В Медине я нашел спрятанный испанский ресторан, где подавали следующее меню за 35 центов: один стакан красного вина, креветочий суп с мелкой лапшой, свинина в красном томатном соусе, хлеб, одно жареное яйцо, один апельсин на блюдце и один черный кофе-эспрессо – руку дам на отсечение.
Ради писательства, и спательства, и думательства я ходил в местную прохладную аптеку и покупал «Симпантину» для возбуждения, «Диосан» для кодеиновых грез и «Сонерил» для сна. Тем временем мы с Берроузом также раздобыли немного опия у парня в красной феске в Зоко-Чико и смастерили себе каких-то самодельных трубок из старых банок от оливкового масла, и курили, распевая «Уилли-Мочалку», а назавтра смешали пахтача и кифа с медом и специями и сделали себе кексиков «Маджун», и съели их, жуя, с горячим чаем, и пошли на долгие пророческие прогулки в поля маленьких беленьких цветочков. Однажды днем, улетев по гашишу, я медитировал на своей солнечной крыше, думая: «Все, что движется, есть Бог, и все, что не движется, есть Бог»; и при этом переизречении древней тайны все, что двигалось и шумело в Танжерском дне, похоже, вдруг возликовало, а все, что не двигалось, вроде возрадовалось…
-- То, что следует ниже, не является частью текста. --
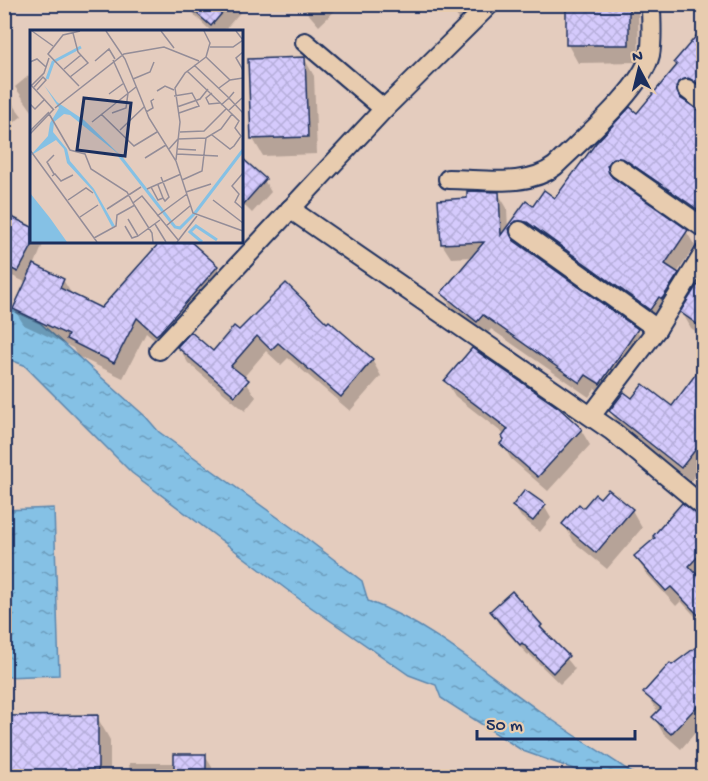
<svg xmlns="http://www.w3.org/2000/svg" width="708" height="781" viewBox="0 0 708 781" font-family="'Gochi Hand',sans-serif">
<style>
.water{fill:url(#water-ripples);stroke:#5b87af;stroke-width:1.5}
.shadow{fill:#0003}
.building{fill:url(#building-cross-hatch);stroke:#1b2f5e;stroke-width:1.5}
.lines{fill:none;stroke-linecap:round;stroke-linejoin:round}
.minor-casing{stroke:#1b2f5e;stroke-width:22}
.minor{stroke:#e8ccaf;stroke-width:18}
.inset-river{fill:none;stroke:#85c1e5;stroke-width:3}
.inset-road{fill:none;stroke:#948d98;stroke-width:1.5}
.view{fill:#1b2f5e;fill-opacity:0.15;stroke:#1b2f5e;stroke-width:3}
.inset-edge{fill:none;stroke:#1b2f5e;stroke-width:3}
</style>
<defs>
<pattern id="water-ripples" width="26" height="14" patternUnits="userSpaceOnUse" patternTransform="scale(1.5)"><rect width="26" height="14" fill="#85c1e5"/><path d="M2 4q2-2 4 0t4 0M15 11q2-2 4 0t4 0" fill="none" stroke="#6c9dbd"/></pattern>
<pattern id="building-cross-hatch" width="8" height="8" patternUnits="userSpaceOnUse" patternTransform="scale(1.5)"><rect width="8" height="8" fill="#d5cafc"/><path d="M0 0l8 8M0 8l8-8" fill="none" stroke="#b6aeda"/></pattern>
</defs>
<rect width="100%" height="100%" fill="#e4ccbe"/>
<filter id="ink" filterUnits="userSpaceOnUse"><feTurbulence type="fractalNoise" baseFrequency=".0167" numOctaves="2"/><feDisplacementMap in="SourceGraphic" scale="12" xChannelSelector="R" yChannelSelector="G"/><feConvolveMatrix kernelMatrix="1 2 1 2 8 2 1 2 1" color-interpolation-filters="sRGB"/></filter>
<g filter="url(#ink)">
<g class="water">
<path d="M 5,307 L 40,323 L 146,417 L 159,432 L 298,532 L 362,581 L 368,601 C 432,625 483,671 538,710 C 570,733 604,754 637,776 L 593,776 L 523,751 L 441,698 L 436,685 L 409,675 L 302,601 L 132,473 L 24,365 L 5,358 Z"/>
<polygon points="54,508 59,675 5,677 5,510"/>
</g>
<g class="shadow">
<polygon points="188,4 240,4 243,9 223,32 212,32 195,16"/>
<polygon points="300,4 342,4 319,26"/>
<polygon points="447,4 487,4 463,24"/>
<polygon points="568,4 643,4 638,6 639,62 578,63 568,45"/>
<polygon points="696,4 704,4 704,17 699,7"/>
<polygon points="704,30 704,94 685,97 685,103 704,113 704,221 616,177 616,182 686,231 695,246 677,273 686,288 659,324 518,240 518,245 637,330 645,345 608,398 595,388 589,397 491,329 486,336 451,307 443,293 473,257 451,258 442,244 468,199 498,193 507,208 508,229 527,203 533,208 555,200 637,115"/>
<polygon points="304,58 314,76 317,154 263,156 253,139"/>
<polygon points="32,73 32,111 15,87"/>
<polygon points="4,92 22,116 4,131"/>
<polygon points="242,160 264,180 271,192 252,213 242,203"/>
<polygon points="4,230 32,242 44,242 34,266 63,280 73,296 101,310 162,242 188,242 217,267 226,283 166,350 146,333 123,378 77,356 73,348 24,325 14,309 27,283 4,272"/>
<polygon points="704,279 704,337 691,328 682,312"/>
<polygon points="327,325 372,360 381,376 350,411 288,358 281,365 266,351 243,378 256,397 245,411 188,363 179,347 213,353 239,332"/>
<polygon points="704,366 704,463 690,482 619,426 610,411 632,401 672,409"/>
<polygon points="446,381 581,430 590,445 548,491 511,459 502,444 505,435 455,396"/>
<polygon points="514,506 544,506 551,518 540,532 521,517"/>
<polygon points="584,510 632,510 642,528 607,569 574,542 564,524"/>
<polygon points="704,518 704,575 699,580 704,584 704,626 681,601 676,606 645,572 636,557"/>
<polygon points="492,611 541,626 575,669 560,684 529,654 528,655 498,623"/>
<polygon points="704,643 704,715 698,720 701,726 681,749 663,733 654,717 658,712 645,693"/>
<polygon points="97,717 110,740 110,776 4,776 4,718"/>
<polygon points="205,756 212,767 212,776 130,776 129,763 176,763"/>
</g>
<g class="building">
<polygon points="186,4 230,4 211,26"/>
<rect x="566" y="4" width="63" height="41"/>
<polygon points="704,27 704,87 688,78 678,82 676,88 680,98 704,113 704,206 700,211 624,159 614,158 607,166 612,177 688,230 665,264 679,273 662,299 659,297 650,310 527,222 516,221 509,229 513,240 638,329 600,384 586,375 580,383 483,315 477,322 441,293 484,242 441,244 438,200 467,198 467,191 499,192 501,235 526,201 533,206 544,190 555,198 596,143 630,107 637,113 677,65 674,62"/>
<polygon points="305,57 308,137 251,139 248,59"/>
<polygon points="242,158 266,179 242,206"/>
<polygon points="10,216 32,227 32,246 18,272 4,265 4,227"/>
<polygon points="160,242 191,242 218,266 160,332 156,335 137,318 114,363 66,339 68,335 13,309 34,264 64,279 60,288 101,308"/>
<polygon points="286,283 327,323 329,321 373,359 341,397 278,343 271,350 257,336 231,366 249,380 235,396 177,347 191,332 213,351 234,326 239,330"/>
<polygon points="697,285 704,289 704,329 680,312"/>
<polygon points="472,348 559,408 582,429 538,477 500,444 504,439 502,437 508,429 444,381"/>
<polygon points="704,363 704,439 681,468 609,411 624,392 632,398 643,384 672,406"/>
<polygon points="608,489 633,509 596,553 562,524 579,504 583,508 595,494 600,498"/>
<polygon points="525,490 546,505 533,521 512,506"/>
<polygon points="682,503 704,518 704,550 689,566 704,582 704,621 671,587 666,591 634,556 655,538 653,536"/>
<polygon points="512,591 542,625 540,627 569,656 553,673 522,643 520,645 490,611"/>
<polygon points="704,641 704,699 671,734 652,717 661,708 643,693 670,663 672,665"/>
<polygon points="98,715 98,771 4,771 4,716"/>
<rect x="174" y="754" width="32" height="23"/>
</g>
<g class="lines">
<defs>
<g id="minor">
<polyline points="305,42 384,109"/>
<polyline points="687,89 704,102"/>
<polyline points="618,168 704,228"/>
<path d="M 448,179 C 482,179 527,188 555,166 C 580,141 642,89 650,55 C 653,39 651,21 651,4"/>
<polyline points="290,209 612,431 704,507"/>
<polyline points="520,231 657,329"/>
<polyline points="159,350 384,109 490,4"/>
<polyline points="591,416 657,329 704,253"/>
</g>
</defs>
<use href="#minor" class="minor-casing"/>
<use href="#minor" class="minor"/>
</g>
</g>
<g transform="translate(30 30)">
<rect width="213" height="213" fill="#e4ccbe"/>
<path d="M 14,55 L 27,72 L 54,90 L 91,126 L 40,85 L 34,84 L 24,92 L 23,102 L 37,119 L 40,131 L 64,159 L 85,196 L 82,197 L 63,161 L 37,133 L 34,119 L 26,110 L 0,126 L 18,106 L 20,93 L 29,78 ZM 0,163 L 20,188 L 37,212 L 0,212 Z" fill="#85c1e5"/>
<path class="inset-river" d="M 17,49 L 23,32 L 51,17M 89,125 L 145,197 L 150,198 L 165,183M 165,183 L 213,120M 172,212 L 160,202 L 166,196 L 187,210"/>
<path class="inset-road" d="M 2,1 L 23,16M 76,1 L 95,29 L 119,88 L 146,131 L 163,183 L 213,201M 131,1 L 144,18M 174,1 L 180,13 L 176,27M 180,17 L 203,17 L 213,10 L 206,1M 213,22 L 206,28 L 213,40M 176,27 L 200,50M 65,31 L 79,19 L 85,29M 0,32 L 7,29 L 16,37M 164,35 L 199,68 L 204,62M 34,39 L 51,25M 40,47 L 58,33 L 48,22 L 43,3M 103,49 L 120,42 L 124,32M 0,54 L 24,80 L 21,77M 2,55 L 14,43 L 19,28M 49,56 L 18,24 L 33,5 L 50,1M 4,57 L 13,47 L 16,50 L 7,60M 189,58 L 200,50 L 213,48M 127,61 L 135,56 L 144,60M 182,63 L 176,68 L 179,74 L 190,73M 79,64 L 94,53M 144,66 L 162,63 L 169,76 L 149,83M 0,74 L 5,79 L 15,69M 191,75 L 199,68 L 213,83M 147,77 L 170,69 L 178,59M 25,78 L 94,24 L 134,17 L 169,31M 198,81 L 212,68M 18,82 L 40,120 L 55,124 L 61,139 L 97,162 L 103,173M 116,82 L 123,78 L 121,71 L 124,69M 82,83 L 96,78 L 98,63 L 83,30M 71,84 L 104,116 L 127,102M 62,92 L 106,57M 90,100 L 114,77M 0,101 L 18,83M 150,102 L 174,101 L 196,79M 0,104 L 23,80M 182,105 L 200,119 L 204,116 L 211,106 L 205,98 L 209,91 L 202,84M 139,119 L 148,109 L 176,108 L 191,99 L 202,84 L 157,41M 148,119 L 166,120M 0,120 L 67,212M 147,124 L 188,126M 115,128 L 136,115M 146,130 L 150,92 L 145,58 L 155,43 L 176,27M 213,143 L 202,156 L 209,164 L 205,172 L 213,179M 24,144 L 17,132 L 24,125M 22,146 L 25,144 L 31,151 L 43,145M 131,147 L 139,167 L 135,171 L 133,168M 152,150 L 172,141 L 176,108M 121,157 L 128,170 L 133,168 L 128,155M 117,159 L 151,144M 156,162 L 181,154M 38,170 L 56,158 L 63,163M 183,170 L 213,193M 77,179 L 111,157M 127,186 L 157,164M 50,187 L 68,175M 98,189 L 108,206 L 130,190M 125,194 L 136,212M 95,196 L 102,208 L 108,206M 136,196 L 160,176M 64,208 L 86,196 L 87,185 L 105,175M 123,212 L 122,203 L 103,173 L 112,166 L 149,211M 147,212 L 167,186"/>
<path class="view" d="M 54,68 L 101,73 L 95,126 L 47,120 Z"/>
<rect width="213" height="213" class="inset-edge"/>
</g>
<rect width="708" height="781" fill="none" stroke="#e8ccaf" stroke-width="24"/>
<rect x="12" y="12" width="684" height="757" fill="none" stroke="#1b2f5e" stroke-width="2" filter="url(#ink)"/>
<g transform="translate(639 69) rotate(353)" stroke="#e8ccaf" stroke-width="4.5" paint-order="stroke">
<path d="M0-4.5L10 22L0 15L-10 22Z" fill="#1b2f5e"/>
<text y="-9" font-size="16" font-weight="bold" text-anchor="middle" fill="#1b2f5e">N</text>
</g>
<path d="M477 730v9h158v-9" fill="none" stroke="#1b2f5e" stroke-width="3"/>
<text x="486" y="730" font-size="18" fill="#1b2f5e" stroke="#e8ccaf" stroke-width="4.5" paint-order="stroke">50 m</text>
</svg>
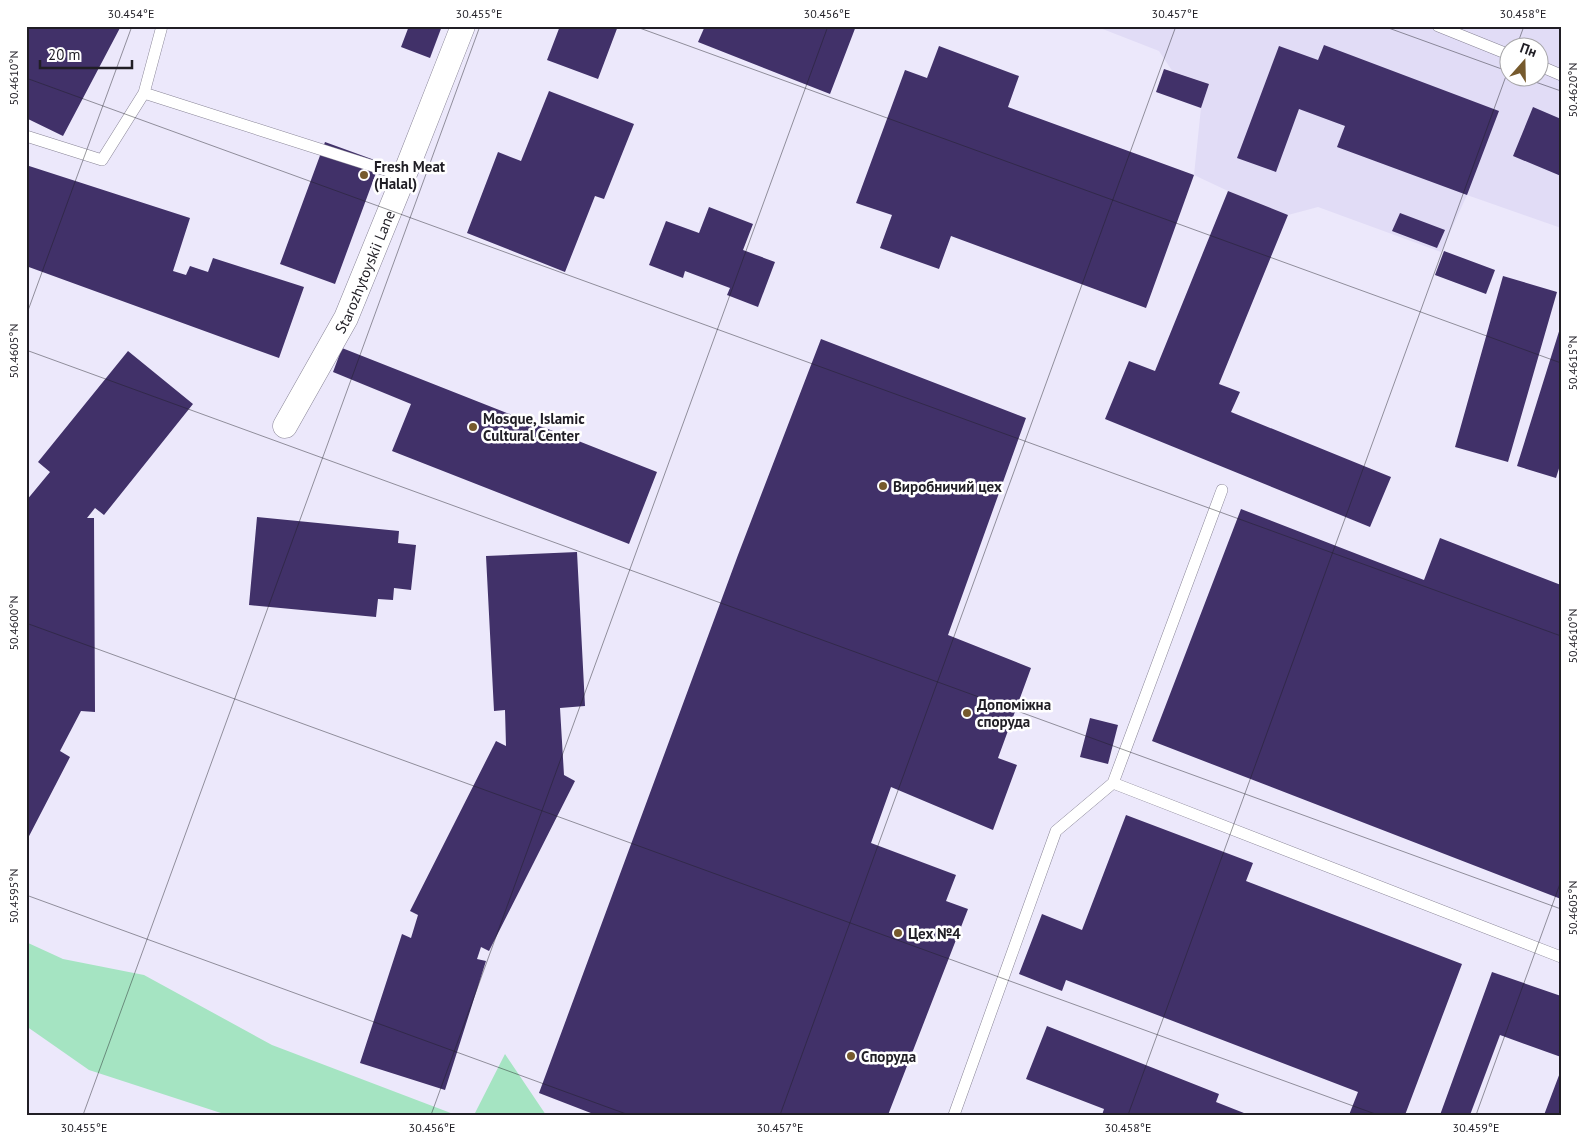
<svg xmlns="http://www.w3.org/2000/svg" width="1587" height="1141" font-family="'PT Sans',sans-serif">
  <rect width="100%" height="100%" fill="#ece8fb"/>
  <path fill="#e1dcf6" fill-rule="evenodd" d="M 1095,26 L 1561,26 L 1561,228 L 1467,195 L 1441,252 L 1318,207 L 1288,215 L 1228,191 L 1194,175 L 1201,108 L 1209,84 L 1173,72 L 1159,51 ZM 1510,48 L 1540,48 L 1540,78 L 1510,78 Z"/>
  <path fill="#a5e4c2" d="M 26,942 L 63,959 L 144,975 L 272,1045 L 456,1115 L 227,1115 L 89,1070 L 26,1026 Z
    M 505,1054 L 546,1115 L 474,1115 Z"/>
  <path fill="#413169" d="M 26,26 L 121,26 L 63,136 L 26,118 Z
    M 409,26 L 442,26 L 430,58 L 401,47 Z
    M 560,26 L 618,26 L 598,79 L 547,60 Z
    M 705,26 L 856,26 L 830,94 L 698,42 Z
    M 1324,45 L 1499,111 L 1467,195 L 1337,147 L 1345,126 L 1299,109 L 1276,172 L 1237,158 L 1279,46 L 1318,60 Z
    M 939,46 L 1019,76 L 1008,107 L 1194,175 L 1146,308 L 951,236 L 939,269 L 880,248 L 892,215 L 856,203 L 905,70 L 927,78 Z
    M 1164,69 L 1209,84 L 1201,108 L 1156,92 Z
    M 549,91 L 634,124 L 604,199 L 595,196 L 565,272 L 467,233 L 498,152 L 521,161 Z
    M 1533,107 L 1561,119 L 1561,176 L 1513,156 Z
    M 325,142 L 380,162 L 335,284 L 280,264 Z
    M 26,165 L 190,218 L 173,271 L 186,275 L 190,266 L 208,272 L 213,258 L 304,287 L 279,358 L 26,266 Z
    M 1228,191 L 1288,215 L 1219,384 L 1240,392 L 1231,412 L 1391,477 L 1370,527 L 1105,419 L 1129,361 L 1155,371 Z
    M 709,207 L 753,224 L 743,250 L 775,262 L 758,307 L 727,295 L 730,288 L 685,271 L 683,278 L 649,265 L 666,221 L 699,233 Z
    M 1400,213 L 1445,230 L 1437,248 L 1392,231 Z
    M 1444,251 L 1495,270 L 1486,294 L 1435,275 Z
    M 1503,276 L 1557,292 L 1508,462 L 1455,447 Z
    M 1561,325 L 1561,462 L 1556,478 L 1517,466 Z
    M 821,339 L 1026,418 L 948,635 L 1031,668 L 998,758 L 1017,765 L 993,830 L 891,787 L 871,843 L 956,875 L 946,901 L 968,909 L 888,1115 L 596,1115 L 539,1093 L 738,555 Z
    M 342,348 L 657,472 L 629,544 L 392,451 L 411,404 L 333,372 Z
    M 128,351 L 193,404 L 104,515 L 95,508 L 87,518 L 94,518 L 95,712 L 81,711 L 60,751 L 70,757 L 26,842 L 26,501 L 50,472 L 38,462 Z
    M 1241,509 L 1424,580 L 1440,538 L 1561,585 L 1561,899 L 1152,741 Z
    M 257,517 L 399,531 L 398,543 L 416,545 L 411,590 L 394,588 L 393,600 L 378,599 L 376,617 L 249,605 Z
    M 577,552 L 585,706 L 560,708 L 564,775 L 575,781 L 489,951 L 481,947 L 477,959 L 486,961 L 445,1090 L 360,1063 L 402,934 L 411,938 L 418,915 L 410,911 L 496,741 L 506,746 L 505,710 L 494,711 L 486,556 Z
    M 1090,718 L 1118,725 L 1108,764 L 1080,757 Z
    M 1126,815 L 1253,863 L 1246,881 L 1462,964 L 1405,1115 L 1349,1115 L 1358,1092 L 1066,980 L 1062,991 L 1019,974 L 1042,914 L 1082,930 Z
    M 1492,972 L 1561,996 L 1561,1057 L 1500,1035 L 1470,1115 L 1440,1115 Z
    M 1047,1026 L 1219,1094 L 1216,1102 L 1249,1115 L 1102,1115 L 1104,1109 L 1026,1079 Z
    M 1561,1070 L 1561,1115 L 1544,1115 Z"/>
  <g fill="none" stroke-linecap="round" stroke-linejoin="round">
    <g stroke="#888496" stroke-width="12">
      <path id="service" d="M 1438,26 L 1510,55
        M 1540,66 L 1561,75
        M 144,93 L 404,176
        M 26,136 L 102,160 L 144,93 L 162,26
        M 1113,783 L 1561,957
        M 954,1115 L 1056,831 L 1113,783 L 1222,490"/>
    </g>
    <g stroke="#888496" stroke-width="25">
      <g id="minor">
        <path id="s1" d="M 285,426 L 346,318 L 404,176 L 463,26"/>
      </g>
    </g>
    <use href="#service" stroke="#fff" stroke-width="11"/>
    <use href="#minor" stroke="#fff" stroke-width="24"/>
  </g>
  <path fill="none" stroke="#201e25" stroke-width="1" stroke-opacity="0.45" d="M 634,26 L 1561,363M 1383,26 L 1510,72M 1516,48 L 1524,26M 26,78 L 1561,636M 1524,78 L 1561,91M 26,316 L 132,26M 26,350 L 1561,909M 26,623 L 1378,1115M 26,895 L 629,1115M 83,1115 L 480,26M 431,1115 L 828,26M 780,1115 L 1176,26M 1128,1115 L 1510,65M 1476,1115 L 1561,881"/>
  <g fill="#765a2d" stroke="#fff" stroke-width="2">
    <circle cx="364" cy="175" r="5"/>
    <circle cx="473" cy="427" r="5"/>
    <circle cx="883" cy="486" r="5"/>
    <circle cx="967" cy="713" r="5"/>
    <circle cx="898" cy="933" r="5"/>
    <circle cx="851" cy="1056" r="5"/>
  </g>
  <g text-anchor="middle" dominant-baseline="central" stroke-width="5" stroke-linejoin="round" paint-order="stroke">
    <g font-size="15" font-weight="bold" fill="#201e25" stroke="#fff" text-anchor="start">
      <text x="374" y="166">Fresh Meat<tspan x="374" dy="17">(Halal)</tspan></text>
      <text x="483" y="418">Mosque, Islamic<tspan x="483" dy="17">Cultural Center</tspan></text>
      <text x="893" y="486">Виробничий цех</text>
      <text x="977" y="704">Допоміжна<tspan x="977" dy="17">споруда</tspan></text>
      <text x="908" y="933">Цех №4</text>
      <text x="861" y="1056">Споруда</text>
    </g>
    <g font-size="15" fill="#201e25" stroke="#fff">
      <text stroke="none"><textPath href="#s1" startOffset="174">Starozhytoyskii Lane</textPath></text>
    </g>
  </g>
  <rect width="1587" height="1141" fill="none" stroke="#ffffff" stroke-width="55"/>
  <g transform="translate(1524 62) rotate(20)"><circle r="24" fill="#ffffff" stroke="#a6a5a8"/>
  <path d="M0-4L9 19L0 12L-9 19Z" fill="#765a2d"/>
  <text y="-8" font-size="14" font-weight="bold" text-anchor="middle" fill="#201e25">Пн</text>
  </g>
  <path d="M40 60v8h92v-8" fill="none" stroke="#201e25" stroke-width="2.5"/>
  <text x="48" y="60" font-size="15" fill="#201e25" stroke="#ffffff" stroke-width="4" paint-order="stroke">20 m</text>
  <rect x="28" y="28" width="1532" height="1086" fill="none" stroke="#201e25" stroke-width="2"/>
  <g font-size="12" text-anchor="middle" fill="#201e25">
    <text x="131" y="18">30.454°E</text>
    <text x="479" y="18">30.455°E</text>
    <text x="827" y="18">30.456°E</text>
    <text x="1175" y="18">30.457°E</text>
    <text x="1523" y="18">30.458°E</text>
    <text transform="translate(14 78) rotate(-90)" y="4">50.4610°N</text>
    <text transform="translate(1573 90) rotate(-90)" y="4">50.4620°N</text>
    <text transform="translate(14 351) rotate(-90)" y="4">50.4605°N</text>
    <text transform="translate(1573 363) rotate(-90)" y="4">50.4615°N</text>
    <text transform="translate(14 623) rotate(-90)" y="4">50.4600°N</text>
    <text transform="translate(1573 636) rotate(-90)" y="4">50.4610°N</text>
    <text transform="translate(14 896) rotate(-90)" y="4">50.4595°N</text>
    <text transform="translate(1573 908) rotate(-90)" y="4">50.4605°N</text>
    <text x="84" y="1132">30.455°E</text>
    <text x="432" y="1132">30.456°E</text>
    <text x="780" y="1132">30.457°E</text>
    <text x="1128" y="1132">30.458°E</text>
    <text x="1476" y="1132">30.459°E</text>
  </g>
</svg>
Танжер – очаровательный, четкий, приятный город, полный изумительных континентальных ресторанов вроде «El Paname» и «L’Escargot» с такой кухней, что слюнки текут, сладкими снами, солнышком и целыми галереями святых католических священников возле того места, где я жил, которые молились к морю каждый вечер. Пускай повсюду будут оризоны!
Меж тем безумный гений Берроуз сидел диковласый у себя в садовой квартире, печатая следующие слова: «Мотель Мотель Мотель одиночество стонет через весь континент, как туман над недвижной маслянистой водой приливных рек…» (имея в виду Америку). (В изгнании Америка всегда вспоминается.)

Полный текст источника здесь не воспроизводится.